Comme il y avait parmi nous beaucoup de malades, on nous empêchait de séjourner dans les villages et même à proximité des fermes isolées. Quand la nuit était venue, les cosaques faisaient cinq ou six grands feux et nous permettaient de nous asseoir autour et d’y faire cuire le peu d’aliments qu’ils mettaient à notre disposition. Quelle vie ! À moitié nus, mal nourris, nous restions là, accroupis dans la neige, nous retournant de temps en temps, pour empêcher nos corps amaigris de geler d’un côté pendant qu’ils se rechauffaient quelque peu de l’autre. Les officiers seuls obtenaient une botte de paille. Le matin, il y avait toujours, autour de chaque feu, pour le moins cinq ou six de nos compagnons d’infortune qui ne se relevaient plus. Les cosaques ramassaient les débris de nos feux, y ajoutaient au besoin quelques gros morceaux de bois et construisaient ainsi un bûcher où ils jetaient les cadavres. J’ai vu plus d’une fois des soldats auxquels il restait un souffle de vie mêlés aux morts et se tordre dans le brasier en poussant des cris qui retentissaient au loin. Nos bourreaux, compatissants à leur manière, achevaient ces malheureux d’un coup de lance, nous forçaient à reformer nos rangs et, nous chassant devant eux, poursuivaient leur voyage jusqu’à la prochaine étape, où les mêmes scènes se renouvelaient.

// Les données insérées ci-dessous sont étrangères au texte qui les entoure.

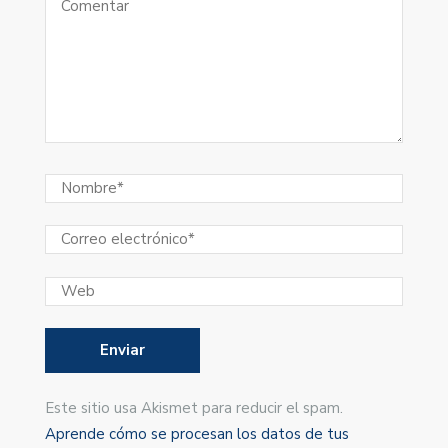
Este sitio usa Akismet para reducir el spam.
Aprende cómo se procesan los datos de tus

Les sauvages ne m’avaient pris ni les lambeaux de drap qui enveloppaient mes pieds, ni mon pantalon brûlé et troué, ni ma capote usée jusqu’à la corde. Ils m’avaient même rendu mon sac, après l’avoir vidé. Tous ces objets étaient en effet peu dignes de leur convoitise. Pour moi c’était la chaleur, c’était la vie.
Plus fort que la plupart de mes camarades, je marchais en tête du triste cortège, songeant au moyen de m’évader à la première occasion. Car j’avais cru comprendre qu’on nous conduisait en Sibérie, ou plutôt, qu’on voulait nous faire mourir de froid, de faim et de fatigue.
Cela ne faisait nullement mon affaire. C’était la liberté, c’était la patrie qu’il me fallait, et tous les Russes ensemble, si Dieu exauçait mes vœux, ne sauraient me réduire en captivité.